Syeikh Abu Ja’far al-Thabary (w. 350) menjelaskan lebih lanjut mengenai penafsiran ayat ini sebagai berikut:
يؤتي الله الإصابة في القول والفعل من يشاء من عباده، ومن يؤت الإصابة في ذلك منهم، فقد أوتي خيرا كثيرا
Artinya: “Allah teguhkan kebenaran atas ucapan dan perbuatan dari orang yang dikehendaki di antara hamba-Nya. Barang siapa dianugerahi kebenaran pada ucapan dan perbuatan mereka, maka mereka layaknya menerima anugerah kebaikan yang banyak” (Syeikh Abu Ja’far al-Thabary, Jami’u al-Bayan ‘an Ta’wil al-Qur’an, Beirut: Dar al-Kutub al-Ilmiyyah, tt., Juz V, halaman: 577)
Ada sebuah dialektika bahwa yang dinamakan “kebenaran” (ishabah) itu adalah bersifat kualitatif sehingga tidak sama dengan “ketepatan” (shahih). Shahih lebih bernuansa ke arah kuantitatif (tekstual) sehingga harus berpedoman pada qaul dhahir (ketegasan teks).

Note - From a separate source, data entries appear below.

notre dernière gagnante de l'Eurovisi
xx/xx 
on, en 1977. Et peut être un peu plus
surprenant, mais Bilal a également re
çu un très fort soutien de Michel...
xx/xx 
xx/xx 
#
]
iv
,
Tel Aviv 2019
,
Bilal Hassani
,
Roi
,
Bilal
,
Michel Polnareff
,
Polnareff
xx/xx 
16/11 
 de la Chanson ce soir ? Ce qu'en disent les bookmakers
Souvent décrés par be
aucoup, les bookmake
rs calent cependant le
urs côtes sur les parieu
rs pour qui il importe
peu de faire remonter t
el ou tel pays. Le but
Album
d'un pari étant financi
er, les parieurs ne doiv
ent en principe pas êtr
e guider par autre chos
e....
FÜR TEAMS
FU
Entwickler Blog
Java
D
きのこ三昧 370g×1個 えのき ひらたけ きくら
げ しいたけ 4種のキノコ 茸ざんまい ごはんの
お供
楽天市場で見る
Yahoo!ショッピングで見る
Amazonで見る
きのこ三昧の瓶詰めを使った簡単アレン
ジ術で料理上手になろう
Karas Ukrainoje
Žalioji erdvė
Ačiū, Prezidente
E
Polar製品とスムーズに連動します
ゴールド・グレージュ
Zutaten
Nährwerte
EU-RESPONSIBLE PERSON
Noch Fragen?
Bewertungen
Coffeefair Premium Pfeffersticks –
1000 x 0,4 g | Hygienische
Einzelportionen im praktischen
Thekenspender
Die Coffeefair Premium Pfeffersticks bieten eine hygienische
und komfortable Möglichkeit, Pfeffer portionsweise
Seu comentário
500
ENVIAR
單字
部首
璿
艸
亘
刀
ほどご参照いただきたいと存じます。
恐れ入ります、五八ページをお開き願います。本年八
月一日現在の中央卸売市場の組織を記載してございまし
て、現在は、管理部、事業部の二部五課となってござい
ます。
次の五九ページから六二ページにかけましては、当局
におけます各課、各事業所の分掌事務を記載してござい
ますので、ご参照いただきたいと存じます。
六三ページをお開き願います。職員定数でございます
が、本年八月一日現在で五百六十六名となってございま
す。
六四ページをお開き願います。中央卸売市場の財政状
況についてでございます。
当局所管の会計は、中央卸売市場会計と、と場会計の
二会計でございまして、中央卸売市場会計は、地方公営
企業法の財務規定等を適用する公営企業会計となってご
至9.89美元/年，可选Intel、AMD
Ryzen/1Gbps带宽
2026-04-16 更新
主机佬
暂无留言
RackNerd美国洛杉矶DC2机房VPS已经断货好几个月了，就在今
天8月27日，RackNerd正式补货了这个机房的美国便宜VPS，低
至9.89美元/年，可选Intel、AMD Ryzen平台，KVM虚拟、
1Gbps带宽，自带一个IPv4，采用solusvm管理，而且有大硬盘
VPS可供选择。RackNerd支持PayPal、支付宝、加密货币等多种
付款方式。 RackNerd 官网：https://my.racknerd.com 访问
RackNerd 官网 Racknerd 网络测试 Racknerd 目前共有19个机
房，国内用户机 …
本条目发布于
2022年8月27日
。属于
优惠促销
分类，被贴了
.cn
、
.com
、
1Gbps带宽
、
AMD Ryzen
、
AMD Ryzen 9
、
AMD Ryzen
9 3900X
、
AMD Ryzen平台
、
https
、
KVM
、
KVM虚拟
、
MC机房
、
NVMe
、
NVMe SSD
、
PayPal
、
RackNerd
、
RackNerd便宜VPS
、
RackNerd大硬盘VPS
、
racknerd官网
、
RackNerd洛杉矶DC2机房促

Sementara itu, kerangka tahsin al-manath adalah masuk dalam kerangka menimbang antara kemaslahatan dan mafsadah yang ditimbulkan dari obyek hukum. Seperti dalam kasus pencurian uang 5 ribu dengan 500 ribu, dalam hal ini mutlak diperlukan pertimbangan obyek hukum tersebut. Untuk itu tidak layak menetapkan kesamaan hukuman bagi kedua pihak pelakunya disebabkan maslahah dan mafsadah yang ditimbulkan, baik terhadap korban maupun terhadap pelakunya itu sendiri.